Short problem => Recast the data as a two-column CSV with the headers input and output: one row for each text and its answer, each in a single quoted field, with line breaks replaced by spaces. Start at the line that contains "mask_svg, mask_w, mask_h." and stop after the line that contains "I'll return each instance as SVG.", and leave the pictures out.

Recorded information =>
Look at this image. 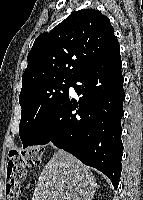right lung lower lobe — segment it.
Returning a JSON list of instances; mask_svg holds the SVG:
<instances>
[{
    "instance_id": "98d812e1",
    "label": "right lung lower lobe",
    "mask_w": 143,
    "mask_h": 200,
    "mask_svg": "<svg viewBox=\"0 0 143 200\" xmlns=\"http://www.w3.org/2000/svg\"><path fill=\"white\" fill-rule=\"evenodd\" d=\"M121 66L118 47L83 69L71 84L82 97L77 101L69 98L68 93L29 144L52 142L103 172L115 189L123 154L121 118L125 93Z\"/></svg>"
}]
</instances>
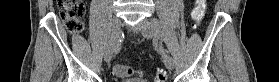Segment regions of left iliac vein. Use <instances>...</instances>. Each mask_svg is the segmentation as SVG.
Here are the masks:
<instances>
[{"label":"left iliac vein","instance_id":"1","mask_svg":"<svg viewBox=\"0 0 279 82\" xmlns=\"http://www.w3.org/2000/svg\"><path fill=\"white\" fill-rule=\"evenodd\" d=\"M139 29H140L141 34L147 39L153 38L156 33L155 25L148 20H143L139 25ZM163 56H164L163 62L165 64V66L168 69L173 70L174 61H173L172 57L167 53V51L164 52Z\"/></svg>","mask_w":279,"mask_h":82}]
</instances>
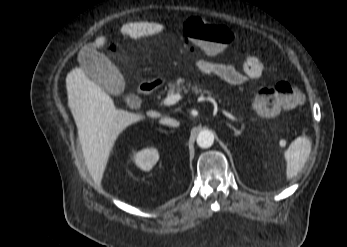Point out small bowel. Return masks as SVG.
<instances>
[{
	"label": "small bowel",
	"instance_id": "obj_1",
	"mask_svg": "<svg viewBox=\"0 0 347 247\" xmlns=\"http://www.w3.org/2000/svg\"><path fill=\"white\" fill-rule=\"evenodd\" d=\"M196 66L203 75L219 77L230 85H242L256 80L263 73V64L255 55H248L245 58L242 70L227 63L207 59L198 60Z\"/></svg>",
	"mask_w": 347,
	"mask_h": 247
}]
</instances>
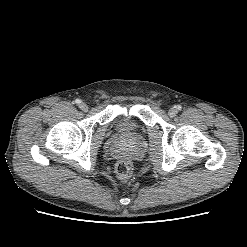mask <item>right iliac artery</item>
I'll list each match as a JSON object with an SVG mask.
<instances>
[{"label":"right iliac artery","mask_w":247,"mask_h":247,"mask_svg":"<svg viewBox=\"0 0 247 247\" xmlns=\"http://www.w3.org/2000/svg\"><path fill=\"white\" fill-rule=\"evenodd\" d=\"M81 101L79 99L75 100V103L79 104Z\"/></svg>","instance_id":"right-iliac-artery-1"}]
</instances>
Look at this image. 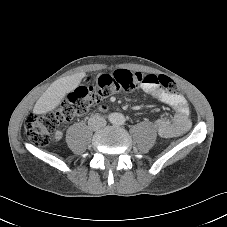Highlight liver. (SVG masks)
I'll list each match as a JSON object with an SVG mask.
<instances>
[{"mask_svg":"<svg viewBox=\"0 0 227 227\" xmlns=\"http://www.w3.org/2000/svg\"><path fill=\"white\" fill-rule=\"evenodd\" d=\"M85 76L86 73L81 72L54 81L37 100L33 113L44 114L54 110L67 93L72 92L78 87Z\"/></svg>","mask_w":227,"mask_h":227,"instance_id":"1","label":"liver"}]
</instances>
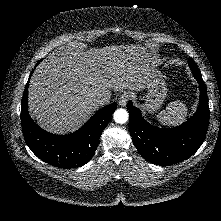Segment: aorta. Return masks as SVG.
Segmentation results:
<instances>
[{
  "label": "aorta",
  "instance_id": "obj_1",
  "mask_svg": "<svg viewBox=\"0 0 221 221\" xmlns=\"http://www.w3.org/2000/svg\"><path fill=\"white\" fill-rule=\"evenodd\" d=\"M113 117L116 123L124 124L128 121L129 115L125 109L120 108L114 112Z\"/></svg>",
  "mask_w": 221,
  "mask_h": 221
}]
</instances>
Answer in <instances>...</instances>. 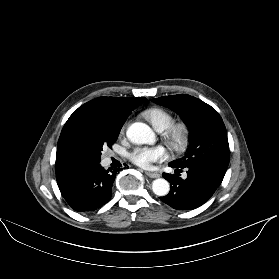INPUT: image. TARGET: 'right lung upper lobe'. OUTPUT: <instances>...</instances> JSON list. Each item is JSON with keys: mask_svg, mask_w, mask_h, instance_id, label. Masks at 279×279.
<instances>
[{"mask_svg": "<svg viewBox=\"0 0 279 279\" xmlns=\"http://www.w3.org/2000/svg\"><path fill=\"white\" fill-rule=\"evenodd\" d=\"M146 98L99 97L73 112L65 123L57 144L56 172L77 164L73 150L76 136L86 127L95 124L123 126L130 112Z\"/></svg>", "mask_w": 279, "mask_h": 279, "instance_id": "right-lung-upper-lobe-1", "label": "right lung upper lobe"}]
</instances>
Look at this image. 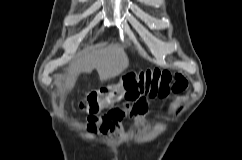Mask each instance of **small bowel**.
I'll list each match as a JSON object with an SVG mask.
<instances>
[{"label":"small bowel","mask_w":242,"mask_h":160,"mask_svg":"<svg viewBox=\"0 0 242 160\" xmlns=\"http://www.w3.org/2000/svg\"><path fill=\"white\" fill-rule=\"evenodd\" d=\"M143 102H138L135 105L141 104ZM121 112V117L114 122H103L101 125V129L104 133L108 134L110 137H115L117 136V134L120 133L121 131V126H120V121L122 120V118L125 116V114L127 113L126 110L123 108L120 110ZM142 117H134L136 119L137 123H141L142 122Z\"/></svg>","instance_id":"c3829d8e"}]
</instances>
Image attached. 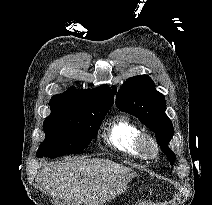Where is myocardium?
Masks as SVG:
<instances>
[{
  "label": "myocardium",
  "mask_w": 212,
  "mask_h": 205,
  "mask_svg": "<svg viewBox=\"0 0 212 205\" xmlns=\"http://www.w3.org/2000/svg\"><path fill=\"white\" fill-rule=\"evenodd\" d=\"M137 147L147 157H155L158 154V147L153 138L148 134H140L137 138Z\"/></svg>",
  "instance_id": "obj_1"
}]
</instances>
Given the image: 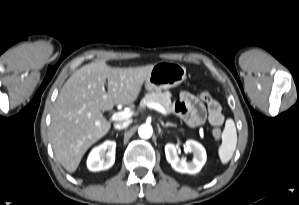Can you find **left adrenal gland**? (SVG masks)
Returning <instances> with one entry per match:
<instances>
[{"label":"left adrenal gland","mask_w":299,"mask_h":205,"mask_svg":"<svg viewBox=\"0 0 299 205\" xmlns=\"http://www.w3.org/2000/svg\"><path fill=\"white\" fill-rule=\"evenodd\" d=\"M162 126L163 127H177L176 124H173V123H170V122H167L166 124L161 122Z\"/></svg>","instance_id":"obj_1"}]
</instances>
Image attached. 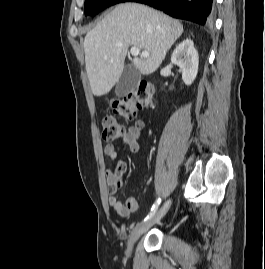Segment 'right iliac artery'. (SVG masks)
<instances>
[{"mask_svg": "<svg viewBox=\"0 0 265 269\" xmlns=\"http://www.w3.org/2000/svg\"><path fill=\"white\" fill-rule=\"evenodd\" d=\"M160 202H161V199L160 198H158L155 201L154 205L151 208L150 213L145 217L144 222L147 221V220H149L155 214L156 210L158 209V206H159Z\"/></svg>", "mask_w": 265, "mask_h": 269, "instance_id": "obj_1", "label": "right iliac artery"}]
</instances>
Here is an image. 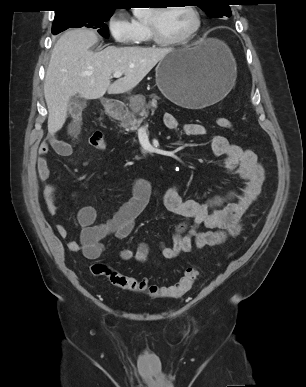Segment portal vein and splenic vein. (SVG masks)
Masks as SVG:
<instances>
[{
    "label": "portal vein and splenic vein",
    "mask_w": 306,
    "mask_h": 387,
    "mask_svg": "<svg viewBox=\"0 0 306 387\" xmlns=\"http://www.w3.org/2000/svg\"><path fill=\"white\" fill-rule=\"evenodd\" d=\"M122 75H123L122 72H115V73L113 74V76H114L115 78H120Z\"/></svg>",
    "instance_id": "obj_1"
}]
</instances>
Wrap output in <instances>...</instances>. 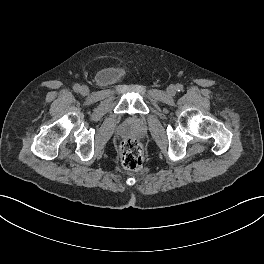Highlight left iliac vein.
Returning <instances> with one entry per match:
<instances>
[{
	"mask_svg": "<svg viewBox=\"0 0 264 264\" xmlns=\"http://www.w3.org/2000/svg\"><path fill=\"white\" fill-rule=\"evenodd\" d=\"M167 93L168 95L170 96H174L176 94V87L174 85H170L168 88H167Z\"/></svg>",
	"mask_w": 264,
	"mask_h": 264,
	"instance_id": "1",
	"label": "left iliac vein"
}]
</instances>
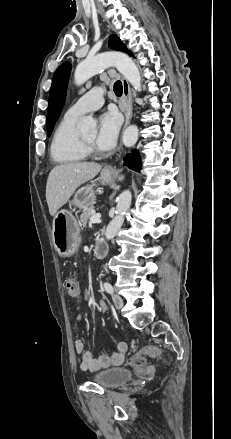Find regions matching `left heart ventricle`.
Instances as JSON below:
<instances>
[{"instance_id":"1","label":"left heart ventricle","mask_w":231,"mask_h":439,"mask_svg":"<svg viewBox=\"0 0 231 439\" xmlns=\"http://www.w3.org/2000/svg\"><path fill=\"white\" fill-rule=\"evenodd\" d=\"M83 139H84L85 141H87V142L93 144L94 141H95V135H94V134H92V135H87V136H84Z\"/></svg>"}]
</instances>
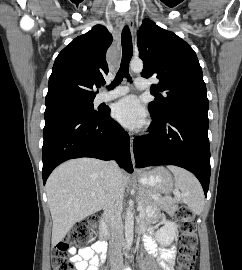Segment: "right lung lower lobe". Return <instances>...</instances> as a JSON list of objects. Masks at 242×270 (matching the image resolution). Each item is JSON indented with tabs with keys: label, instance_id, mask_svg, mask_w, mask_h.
I'll return each instance as SVG.
<instances>
[{
	"label": "right lung lower lobe",
	"instance_id": "right-lung-lower-lobe-1",
	"mask_svg": "<svg viewBox=\"0 0 242 270\" xmlns=\"http://www.w3.org/2000/svg\"><path fill=\"white\" fill-rule=\"evenodd\" d=\"M42 147L43 183L62 162L79 157L117 160L133 172L129 135L110 117V110L93 115L81 107L45 114Z\"/></svg>",
	"mask_w": 242,
	"mask_h": 270
}]
</instances>
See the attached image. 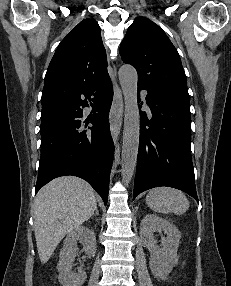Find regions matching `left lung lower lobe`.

Solution to this exercise =>
input,output
"Segment: ""right lung lower lobe"". Return <instances>...</instances> as a JSON list of objects. Masks at 242×270 (matching the image resolution). Each item is JSON indented with tabs with keys: label, instance_id, mask_svg, mask_w, mask_h.","I'll return each instance as SVG."